◆ **TASK TO COMPLETE**
Copy out the records precisely, omitting pictures.

◆ **DATA TO EXAMINE**

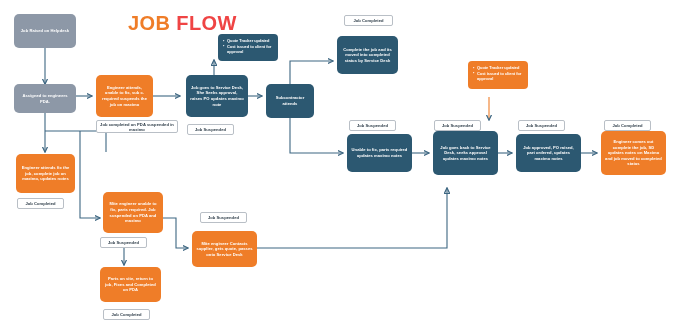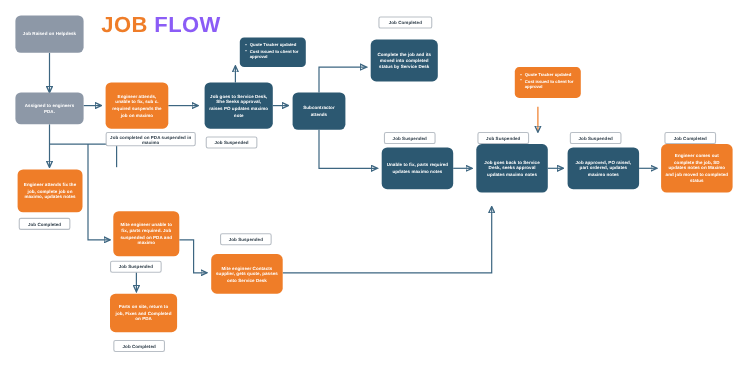"JOB" .title .a { margin-left: none -> 36px }
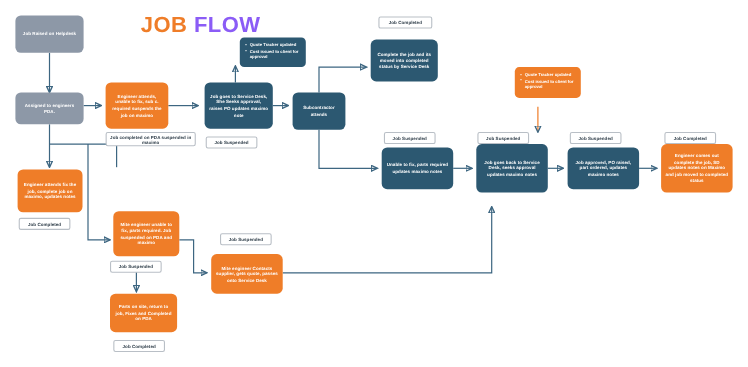"FLOW" .title .d { color: #8b5cf6 -> #ef4444 }
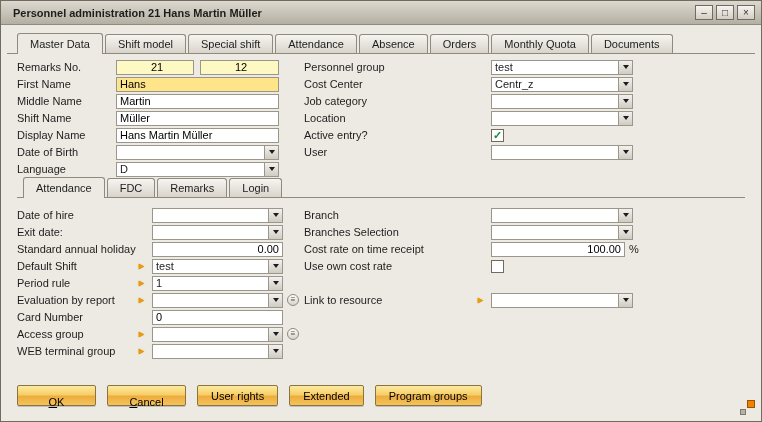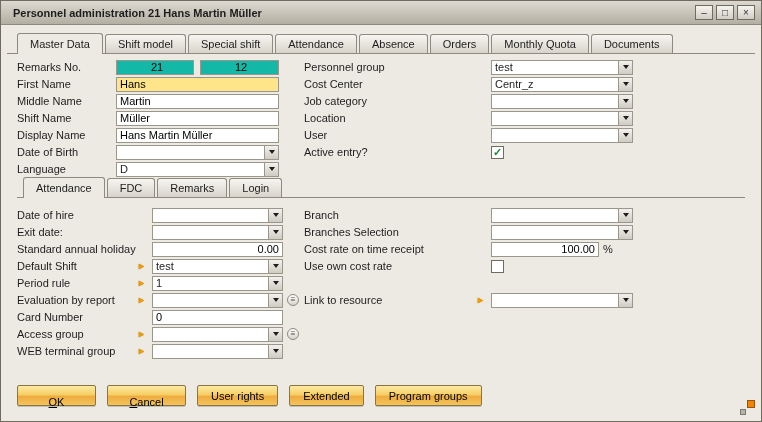"21" .field.disabled { background: #14b8a6 -> #fef9c3 }
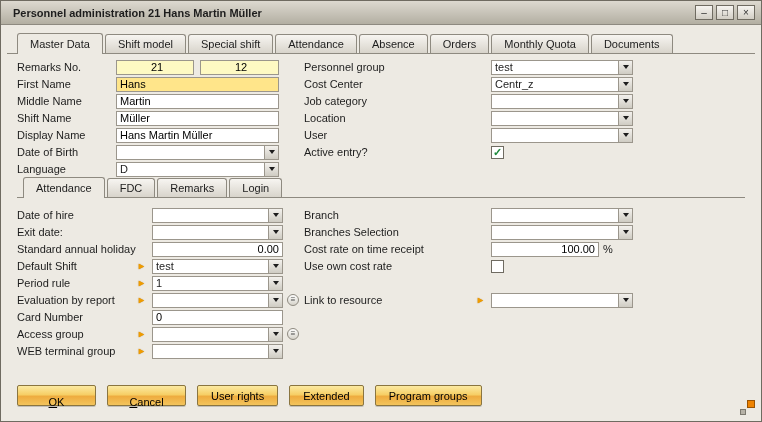"User" div.row { order: before "Active entry?" -> after "Active entry?" }
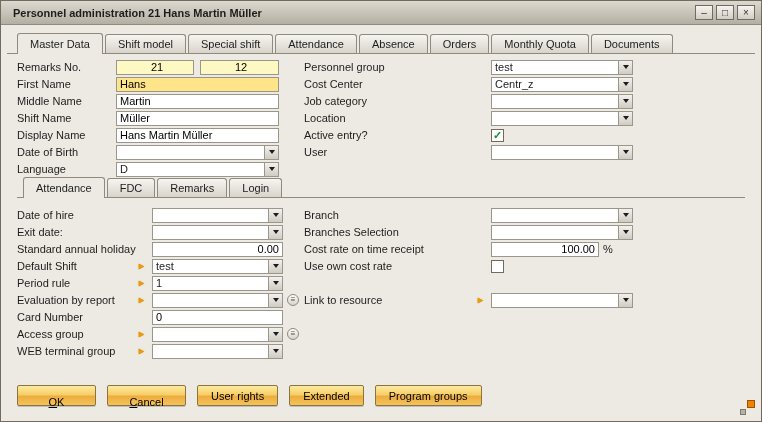"100.00" .w134 { width: 108px -> 134px }
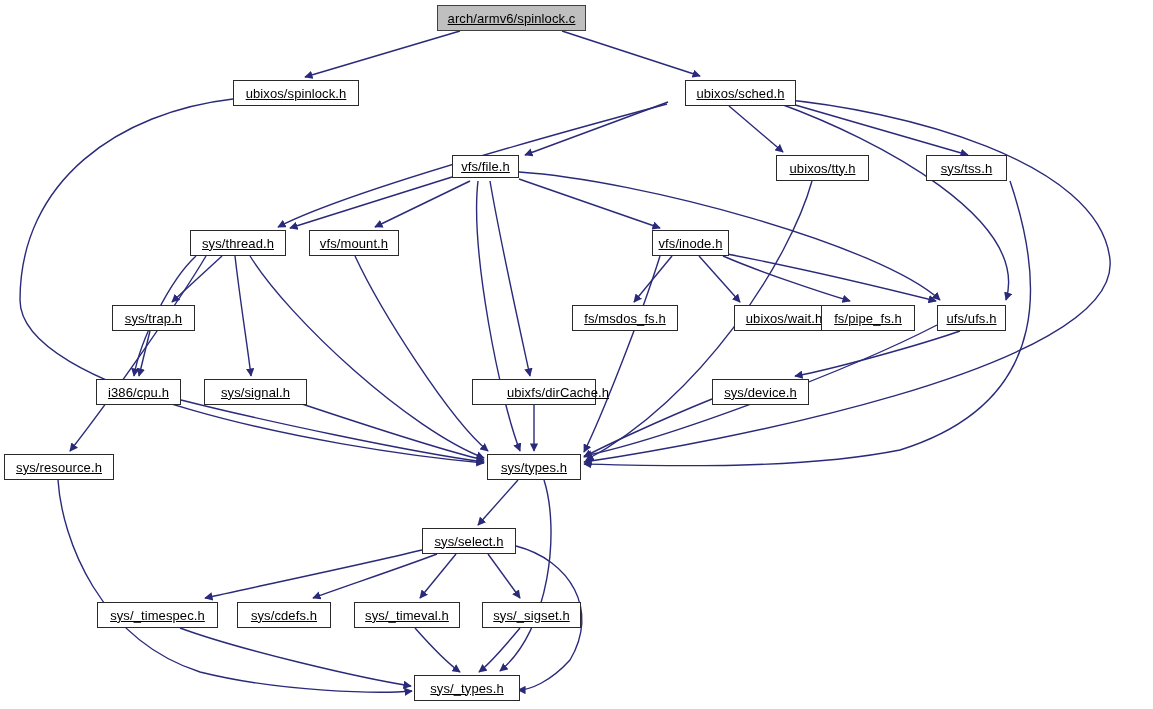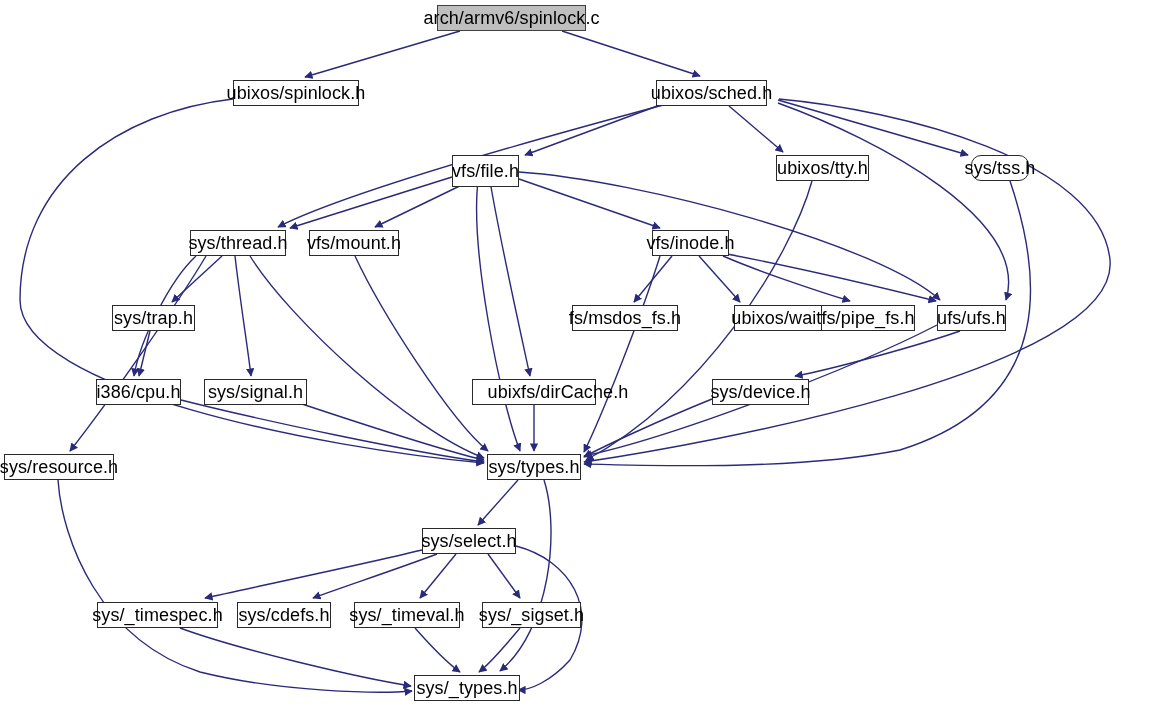"arch/armv6/spinlock.c" .node { font-size: 18px -> 13px; text-decoration: none -> underline }
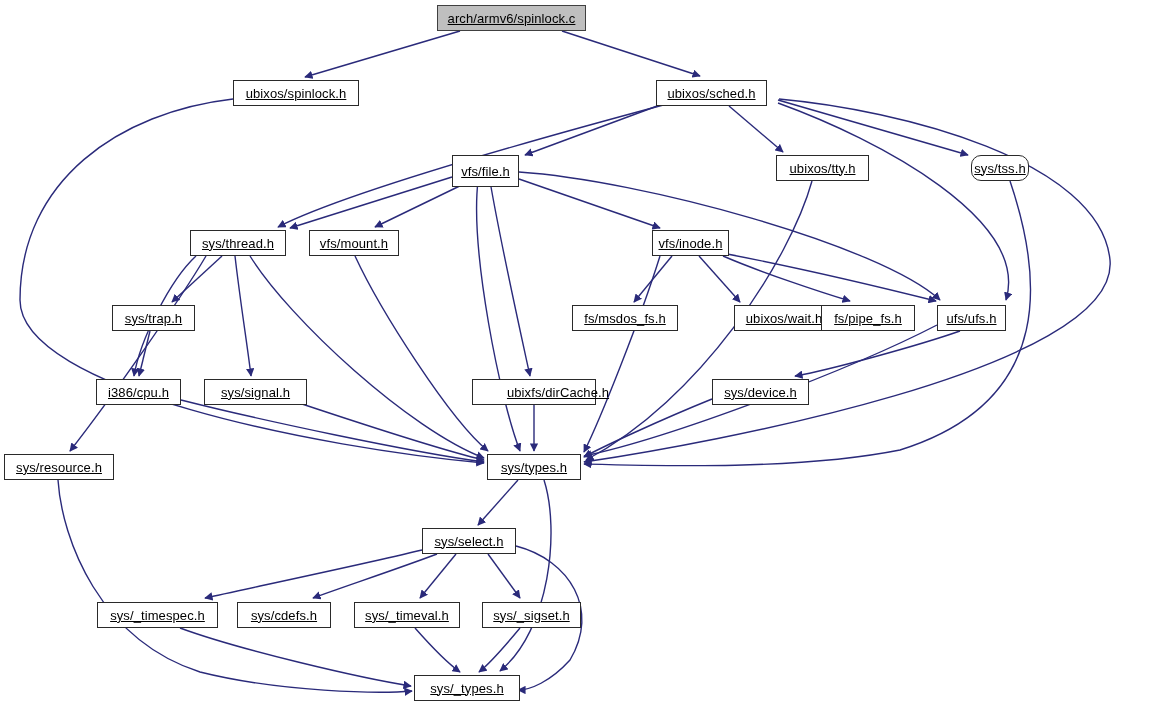"ubixos/sched.h" div.node { left: 656px -> 685px }
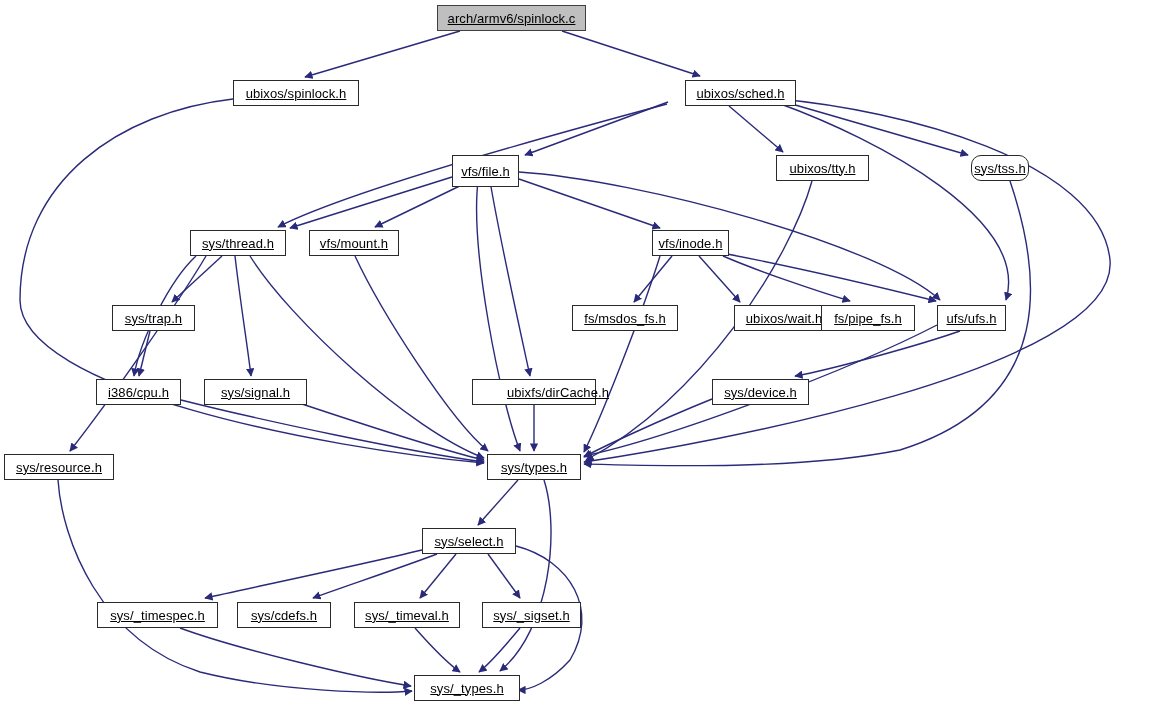"vfs/file.h" div.node { height: 32px -> 23px }
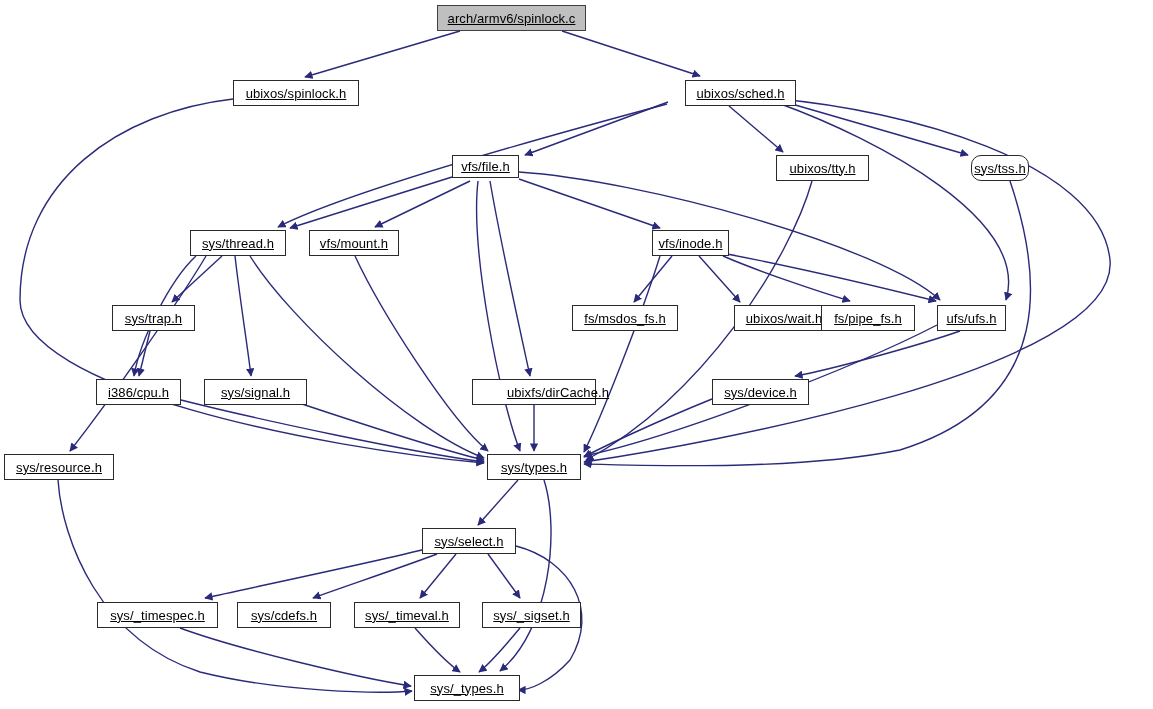"sys/tss.h" div.node { border-radius: 10px -> none; left: 971px -> 926px; width: 58px -> 81px }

◆ **TASK SOLUTION**
"JOB" .title .a { margin-left: none -> 36px }
"FLOW" .title .d { color: #8b5cf6 -> #ef4444 }
"21" .field.disabled { background: #14b8a6 -> #fef9c3 }
"User" div.row { order: before "Active entry?" -> after "Active entry?" }
"100.00" .w134 { width: 108px -> 134px }
"arch/armv6/spinlock.c" .node { font-size: 18px -> 13px; text-decoration: none -> underline }
"ubixos/sched.h" div.node { left: 656px -> 685px }
"vfs/file.h" div.node { height: 32px -> 23px }
"sys/tss.h" div.node { border-radius: 10px -> none; left: 971px -> 926px; width: 58px -> 81px }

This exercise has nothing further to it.